Fritzl 'may have been in the area of murder'
Police in Austria are examining links between the murder of a young woman and the man who has confessed to holding his daughter captive for 24 years and fathering her seven children.
The body of Martina Posch was discovered 22 years ago near a lake where Josef Fritzl owned property.
Martina, who was 17, had vanished 10 days earlier.
Her corpse was found on the shore of Mondsee lake near Salzburg.
She was believed to have been raped.
Alois Lissl, chief of police of Upper Austria province, said that although no evidence had surfaced so far, police have widened their investigation into the unsolved murder 22 years ago to include Fritzl because he could have been in the area at the 'time and place' of the killing.
“We have found no sign” of a concrete link up to now, Mr Lissl said.
But he added Fritzl would be asked for an alibi because the property owned by his wife could mean he was in the area when Posch was killed.
“We are looking at the case from a third angle,” he said.
Fritzl has admitted keeping his daughter Elisabeth in a secret dungeon underneath his home in the town of Amstetten where she had the seven children by him.
Hospital personnel in Lower Austria, meanwhile, fought to save the life of Elisabeth’s 19-year-old daughter Kerstin whose emergency admission to hospital triggered the discovery that her family had been imprisoned and terrorised for decades.
Her condition was critical but stable.
She is the eldest of the seven children Fritzl fathered with his daughter.
Kerstin, who is in an induced coma, is undergoing dialysis because of the effects of lack of oxygen. She was brought to the hospital unconscious and later suffered seizures.
The fate of her family came to light after doctors, mystified by her ailment, publicly appealed for her mother to come forward because they needed her medical history.
Authorities were providing little information about Fritzl, 73, who they say has confessed to locking up Elisabeth since she was 18 and repeatedly raping her. He said he incinerated the body of one of her children, who died in infancy.

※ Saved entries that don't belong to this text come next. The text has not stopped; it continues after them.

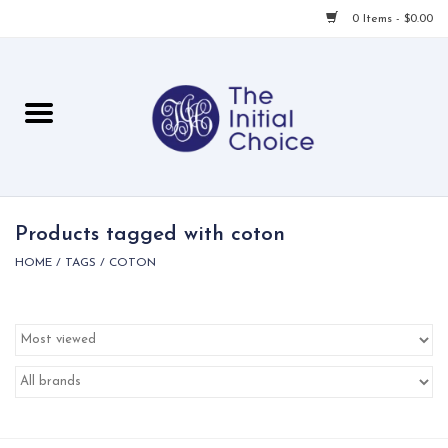
0 Items - $0.00
Home
Babies & Toddlers
Children
Products tagged with coton
HOME
/
TAGS
/
COTON
For Her
For Him
For Home
Local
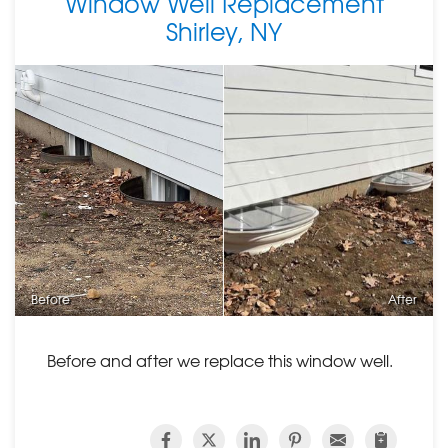
Window Well Replacement
Shirley, NY
Before
After
Before and after we replace this window well.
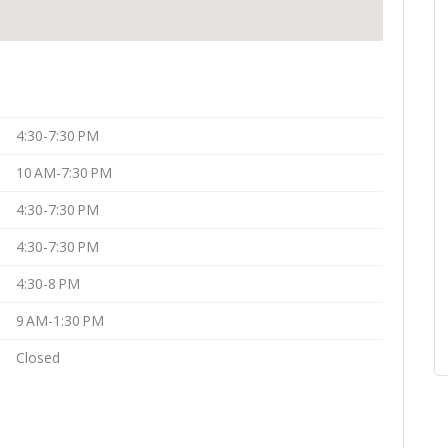
4:30-7:30 PM
10 AM-7:30 PM
4:30-7:30 PM
4:30-7:30 PM
4:30-8 PM
9 AM-1:30 PM
Closed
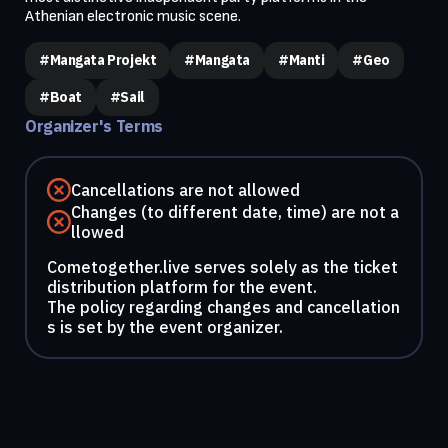
Athenian electronic music scene.
#Mangata Projekt
#Mangata
#Manti
#geo
#boat
#sail
Organizer's Terms
Cancellations are not allowed
Changes (to different date, time) are not a
llowed
Cometogether.live serves solely as the ticket
distribution platform for the event.
The policy regarding changes and cancellation
s is set by the event organizer.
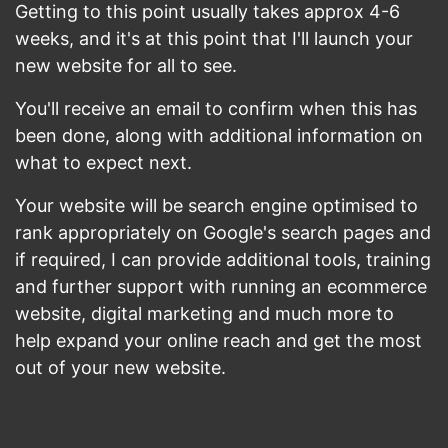
Getting to this point usually takes approx 4-6
weeks, and it's at this point that I'll launch your
new website for all to see.
You'll receive an email to confirm when this has
been done, along with additional information on
what to expect next.
Your website will be search engine optimised to
rank appropriately on Google's search pages and
if required, I can provide additional tools, training
and further support with running an ecommerce
website, digital marketing and much more to
help expand your online reach and get the most
out of your new website.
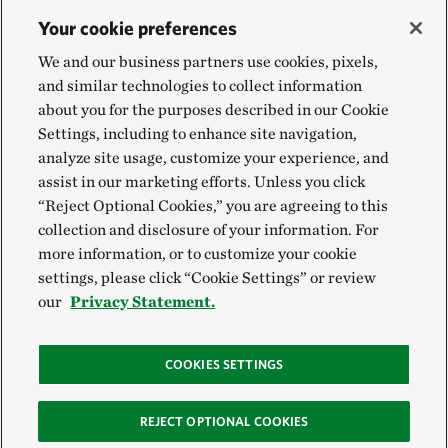
Your cookie preferences
We and our business partners use cookies, pixels,
and similar technologies to collect information
about you for the purposes described in our Cookie
Settings, including to enhance site navigation,
analyze site usage, customize your experience, and
assist in our marketing efforts. Unless you click
“Reject Optional Cookies,” you are agreeing to this
collection and disclosure of your information. For
more information, or to customize your cookie
settings, please click “Cookie Settings” or review
our
Privacy Statement.
COOKIES SETTINGS
REJECT OPTIONAL COOKIES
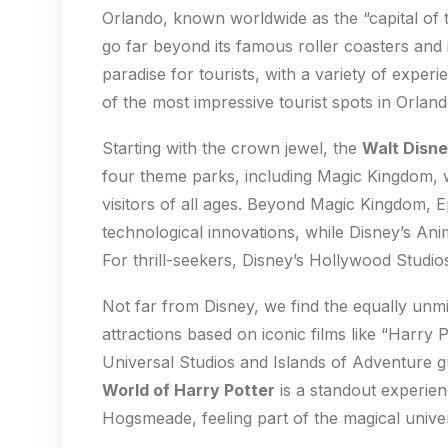
Orlando, known worldwide as the “capital of t
go far beyond its famous roller coasters and i
paradise for tourists, with a variety of experi
of the most impressive tourist spots in Orland
Starting with the crown jewel, the
Walt Disne
four theme parks, including Magic Kingdom, w
visitors of all ages. Beyond Magic Kingdom, 
technological innovations, while Disney’s An
For thrill-seekers, Disney’s Hollywood Studios
Not far from Disney, we find the equally unm
attractions based on iconic films like “Harry 
Universal Studios and Islands of Adventure 
World of Harry Potter
is a standout experie
Hogsmeade, feeling part of the magical unive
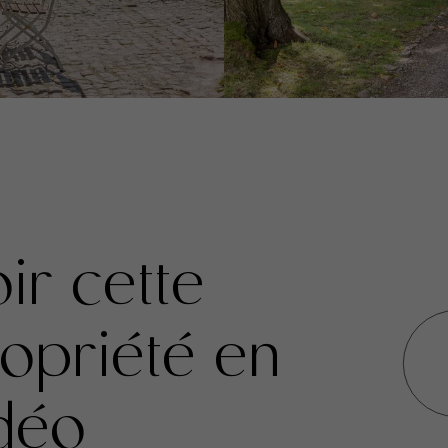
ir cette
opriété en
déo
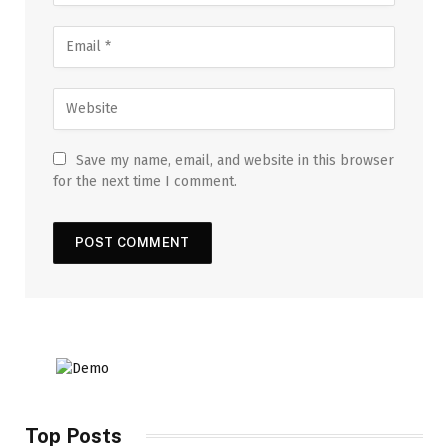
Save my name, email, and website in this browser
for the next time I comment.
Top Posts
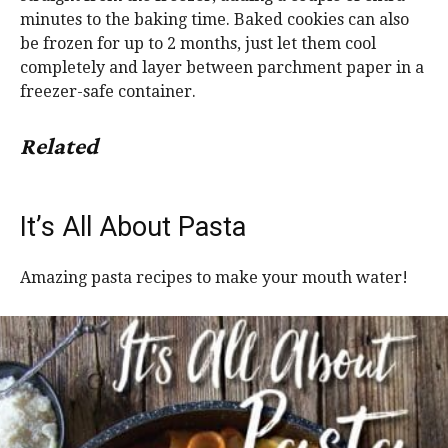
minutes to the baking time. Baked cookies can also
be frozen for up to 2 months, just let them cool
completely and layer between parchment paper in a
freezer-safe container.
Related
It’s All About Pasta
Amazing pasta recipes to make your mouth water!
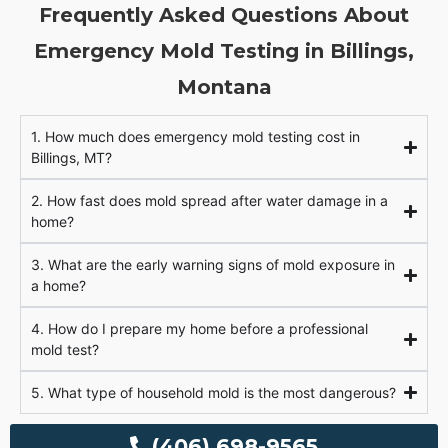
Frequently Asked Questions About
Emergency Mold Testing in Billings,
Montana
1. How much does emergency mold testing cost in
Billings, MT?
2. How fast does mold spread after water damage in a
home?
3. What are the early warning signs of mold exposure in
a home?
4. How do I prepare my home before a professional
mold test?
5. What type of household mold is the most dangerous?
(406) 698-9565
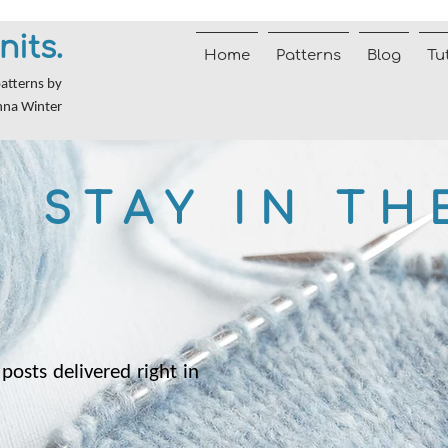
nits.
Home
Patterns
Blog
Tu
patterns by
nna Winter
STAY IN TH
posts delivered right in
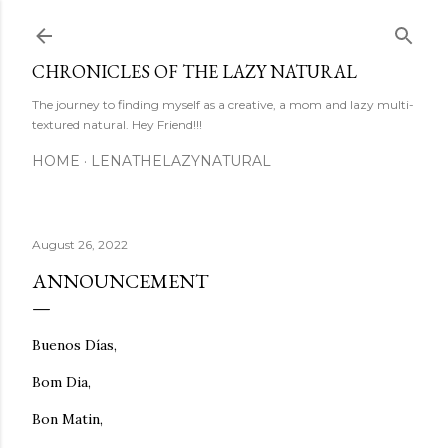
Skip to main content
CHRONICLES OF THE LAZY NATURAL
The journey to finding myself as a creative, a mom and lazy multi-
textured natural. Hey Friend!!!
HOME
LENATHELAZYNATURAL
August 26, 2022
ANNOUNCEMENT
Buenos Días,
Bom Dia,
Bon Matin,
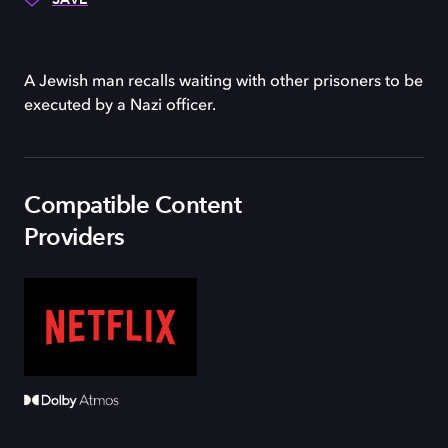
A Jewish man recalls waiting with other prisoners to be
executed by a Nazi officer.
Compatible Content
Providers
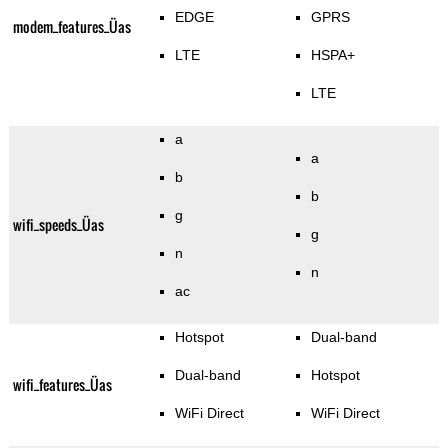
EDGE
GPRS
modem_features_Üas
LTE
HSPA+
LTE
a
a
b
b
g
wifi_speeds_Üas
g
n
n
ac
Hotspot
Dual-band
Dual-band
Hotspot
wifi_features_Üas
WiFi Direct
WiFi Direct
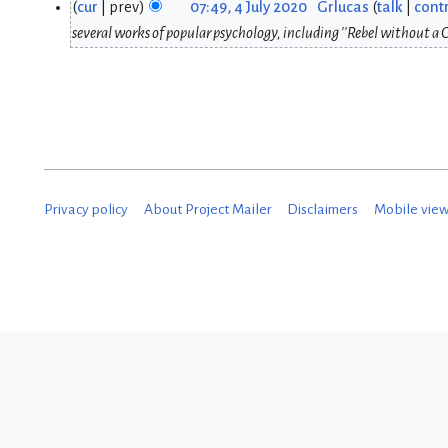
cur
prev
07:49, 4 July 2020
Grlucas
talk
contr
4
3
several works of popular psychology, including ''Rebel without a C
J
S
u
e
l
p
y
t
2
e
Privacy policy
About Project Mailer
Disclaimers
Mobile vie
0
m
2
b
0
e
r
2
0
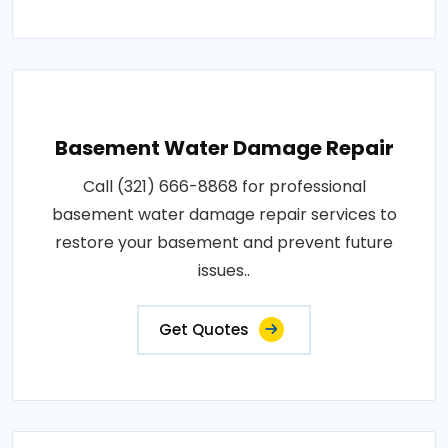
Basement Water Damage Repair
Call (321) 666-8868 for professional
basement water damage repair services to
restore your basement and prevent future
issues..
Get Quotes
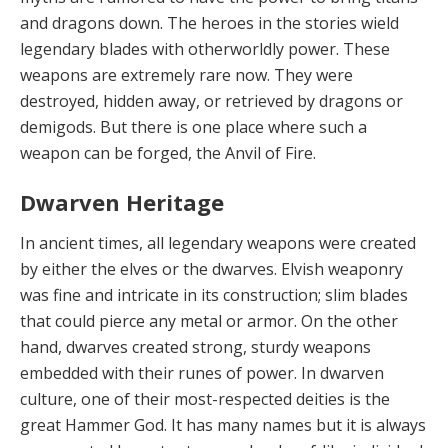
and dragons down. The heroes in the stories wield
legendary blades with otherworldly power. These
weapons are extremely rare now. They were
destroyed, hidden away, or retrieved by dragons or
demigods. But there is one place where such a
weapon can be forged, the Anvil of Fire.
Dwarven Heritage
In ancient times,
all legendary weapons were created
by either the elves or the dwarves. Elvish weaponry
was fine and intricate in its construction; slim blades
that could pierce any metal or armor. On the other
hand, dwarves created strong, sturdy weapons
embedded with their runes of power. In dwarven
culture, one of their most-respected deities is the
great Hammer God. It has many names but it is always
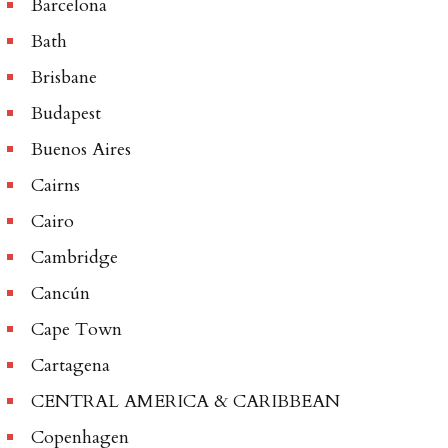
Barcelona
Bath
Brisbane
Budapest
Buenos Aires
Cairns
Cairo
Cambridge
Cancún
Cape Town
Cartagena
CENTRAL AMERICA & CARIBBEAN
Copenhagen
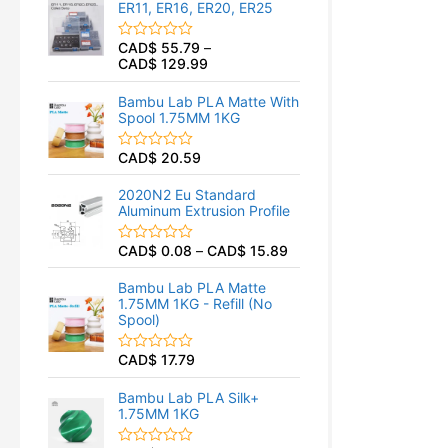
ER11, ER16, ER20, ER25
0
o
u
CAD$
55.79
–
R
t
CAD$
129.99
a
o
t
f
e
5
Bambu Lab PLA Matte With
d
Spool 1.75MM 1KG
0
o
u
CAD$
20.59
R
t
a
o
t
f
2020N2 Eu Standard
e
5
Aluminum Extrusion Profile
d
0
o
CAD$
0.08
–
CAD$
15.89
R
u
a
t
t
o
Bambu Lab PLA Matte
e
f
1.75MM 1KG - Refill (No
d
5
Spool)
0
o
u
CAD$
17.79
R
t
a
o
t
f
Bambu Lab PLA Silk+
e
5
1.75MM 1KG
d
0
o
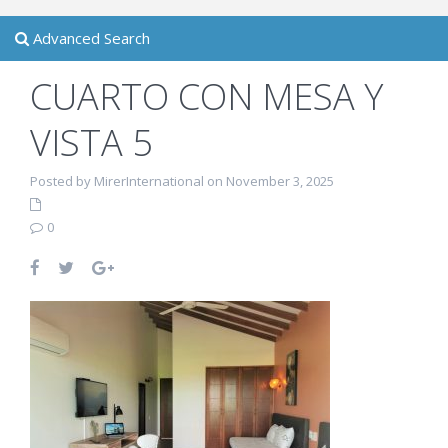
Advanced Search
CUARTO CON MESA Y
VISTA 5
Posted by MirerInternational on November 3, 2025
0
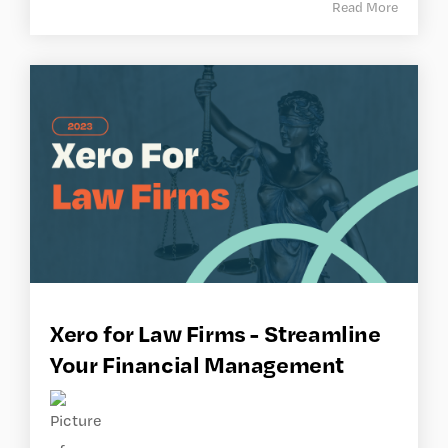
Read More
Xero for Law Firms - Streamline
Your Financial Management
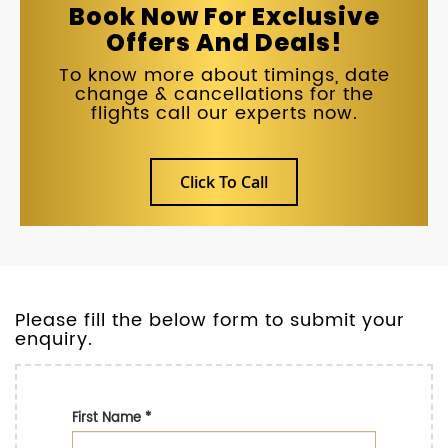
Book Now For Exclusive
Offers And Deals!
To know more about timings, date
change & cancellations for the
flights call our experts now.
Click To Call
Please fill the below form to submit your
enquiry.
First Name
*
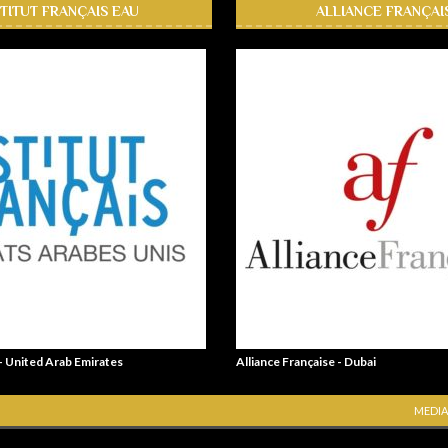
STITUT FRANÇAIS EAU
ALLIANCE FRANÇAI
 - United Arab Emirates
Alliance Française - Dubai
MEDIA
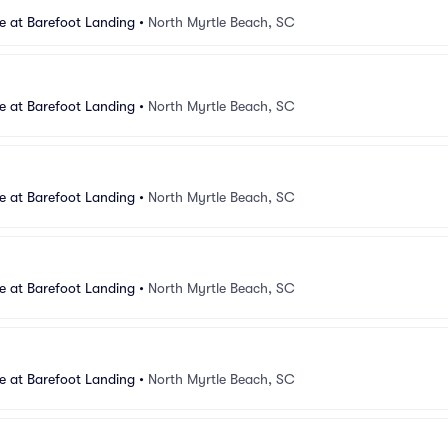
e at Barefoot Landing
•
North Myrtle Beach, SC
e at Barefoot Landing
•
North Myrtle Beach, SC
e at Barefoot Landing
•
North Myrtle Beach, SC
e at Barefoot Landing
•
North Myrtle Beach, SC
e at Barefoot Landing
•
North Myrtle Beach, SC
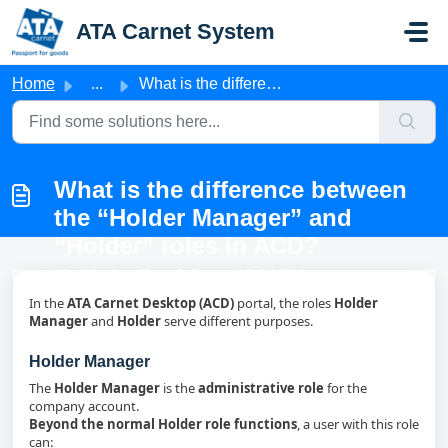
Skip to main content
ATA Carnet System
Home
...
What is the difference between the “Holder Manager” and “...
What is the difference between
the “Holder Manager” and
“Holder” roles in ACD?
Modified on Tue, 9 Jun at 12:04 PM
In the
ATA Carnet Desktop (ACD)
portal, the roles
Holder
Manager
and
Holder
serve different purposes.
Holder Manager
The
Holder Manager
is the
administrative role
for the
company account.
Beyond the normal Holder role functions
, a user with this role
can:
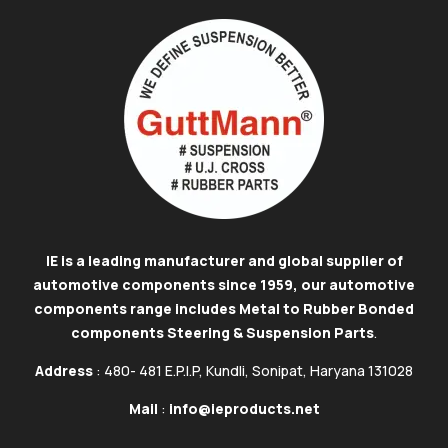
IE is a leading manufacturer and global supplier of
automotive components since 1959, our automotive
components range includes Metal to Rubber Bonded
components Steering & Suspension Parts
.
Address
: 480- 481 E.P.I.P, Kundli, Sonipat, Haryana 131028
Mail
:
info@ieproducts.net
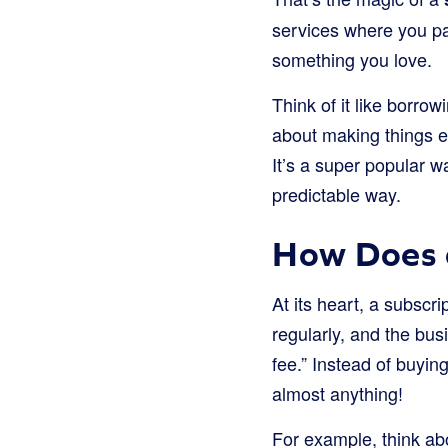
services where you pa
something you love.
Think of it like borrow
about making things ea
It’s a super popular 
predictable way.
How Does 
At its heart, a subscr
regularly, and the bus
fee.” Instead of buyin
almost anything!
For example, think ab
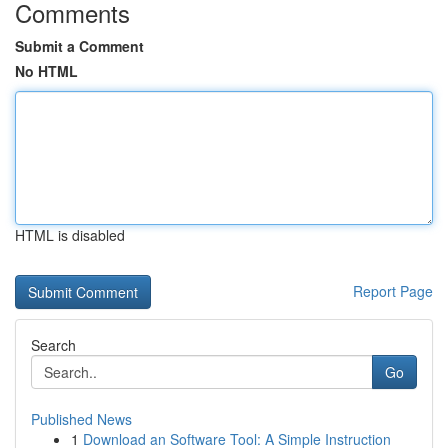
Comments
Submit a Comment
No HTML
HTML is disabled
Report Page
Search
Go
Published News
1
Download an Software Tool: A Simple Instruction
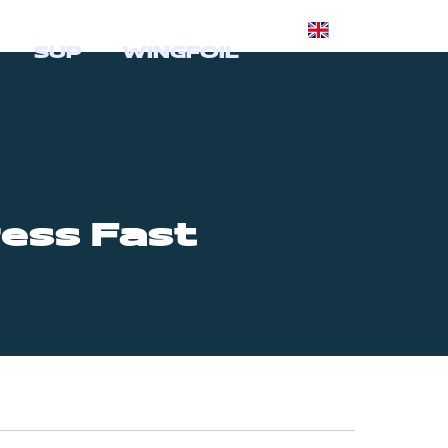
SUP
WINGFOIL
ess Fast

Leopold Etz, chief of homicide for Lower Austria province, said authorities were confident that Fritzl acted alone.
“I think we can rule out accomplices,” he said.
He said DNA tests confirmed that no other man entered the soundproof cellar rooms Fritzl made into a prison below his home.
Fritzl let his wife Rosemarie believe that Elisabeth had run away to join a religious cult when she disappeared, and authorities say there was no evidence she knew what was going on.